-- Data for review --
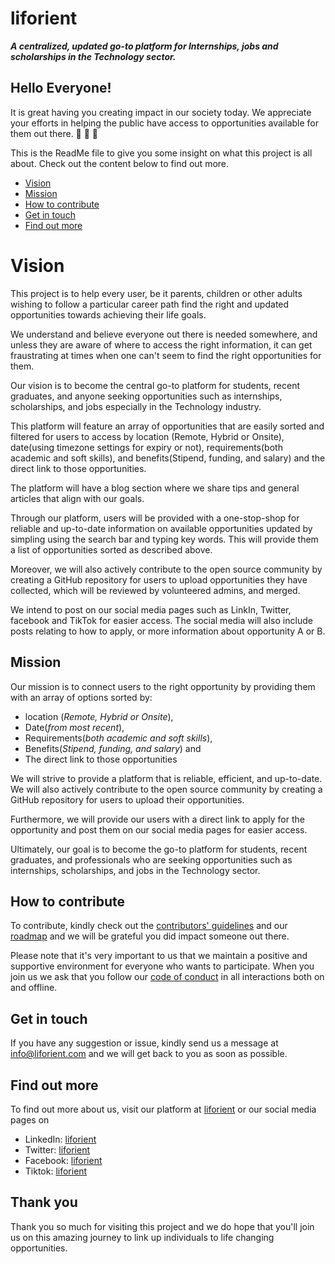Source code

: # liforient

***A centralized, updated go-to platform for Internships, jobs and scholarships in the Technology sector.***  

## Hello Everyone!

It is great having you creating impact in our society today. We appreciate your efforts in helping the public have access to opportunities available for them out there. 🤗 🤗 🤗 

This is the ReadMe file to give you some insight on what this project is all about. Check out the content below to find out more.

* [Vision](#Vision)
* [Mission](#Mission)
* [How to contribute](#How-to-contribute)
* [Get in touch](#Get-in-touch) 
* [Find out more](#Find-out-more)


# Vision 
This project is to help every user, be it parents, children or other adults wishing to follow a particular career path find the right and updated opportunities towards achieving their life goals.

We understand and believe everyone out there is needed somewhere, and unless they are aware of where to access the right information, it can get fraustrating at times when one can't seem to find the right opportunities for them.

Our vision is to become the central go-to platform for students, recent graduates, and anyone seeking opportunities such as internships, scholarships, and jobs especially in the Technology industry. 

This platform will feature an array of opportunities that are easily sorted and filtered for users to access by location (Remote, Hybrid or Onsite), date(using timezone settings for expiry or not), requirements(both academic and soft skills), and benefits(Stipend, funding, and salary) and the direct link to those opportunities.

The platform will have a blog section where we share tips and general articles that align with our goals.

Through our platform, users will be provided with a one-stop-shop for reliable and up-to-date information on available opportunities updated by simpling using the search bar and typing key words. This will provide them a list of opportunities sorted as described above.

Moreover, we will also actively contribute to the open source community by creating a GitHub repository for users to upload opportunities they have collected, which will be reviewed by volunteered admins, and merged. 

We intend to post on our social media pages such as LinkIn, Twitter, facebook and TikTok for easier access. The social media will also include posts relating to how to apply, or more information about opportunity A or B. 

## Mission

Our mission is to connect users to the right opportunity by providing them with an array of options sorted by:

* location (*Remote, Hybrid or Onsite*), 
* Date(*from most recent*), 
* Requirements(*both academic and soft skills*), 
* Benefits(*Stipend, funding, and salary*) and 
* The direct link to those opportunities

We will strive to provide a platform that is reliable, efficient, and up-to-date. We will also actively contribute to the open source community by creating a GitHub repository for users to upload their opportunities. 

Furthermore, we will provide our users with a direct link to apply for the opportunity and post them on our social media pages for easier access. 

Ultimately, our goal is to become the go-to platform for students, recent graduates, and professionals who are seeking opportunities such as internships, scholarships, and jobs in the Technology sector.

## How to contribute

To contribute, kindly check out the [contributors' guidelines](https://github.com/PetraAG/liforient/blob/main/Contributing.md) and our [roadmap](https://www.figma.com/file/KEwqYLPUAw7AAZW3wIn2lz/Liforient-roadmap?type=design&node-id=0-1) and we will be grateful you did impact someone out there. 

Please note that it's very important to us that we maintain a positive and supportive environment for everyone who wants to participate. When you join us we ask that you follow our [code of conduct](CODE_OF_CONDUCT.md) in all interactions both on and offline.

## Get in touch

If you have any suggestion or issue, kindly send us a message at info@liforient.com and we will get back to you as soon as possible.

## Find out more

To find out more about us, visit our platform at [liforient](liforient.com) or our social media pages on
* LinkedIn: [liforient](https://linkedin/in/liforient.com)
* Twitter: [liforient](https://linkedin/in/liforient.com)
* Facebook: [liforient](https://linkedin/in/liforient.com)
* Tiktok: [liforient](https://linkedin/in/liforient.com)

## Thank you

Thank you so much for visiting this project and we do hope that you'll join us on this amazing journey to link up individuals to life changing opportunities.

-- Activity --
Transcribe verbatim the lines beginning with the one that contains "## Get in touch" and ending with the final line of the entries, including both of these lines.

-- Solution to the problem --
## Get in touch

If you have any suggestion or issue, kindly send us a message at info@liforient.com and we will get back to you as soon as possible.

## Find out more

To find out more about us, visit our platform at [liforient](liforient.com) or our social media pages on
* LinkedIn: [liforient](https://linkedin/in/liforient.com)
* Twitter: [liforient](https://linkedin/in/liforient.com)
* Facebook: [liforient](https://linkedin/in/liforient.com)
* Tiktok: [liforient](https://linkedin/in/liforient.com)

## Thank you

Thank you so much for visiting this project and we do hope that you'll join us on this amazing journey to link up individuals to life changing opportunities.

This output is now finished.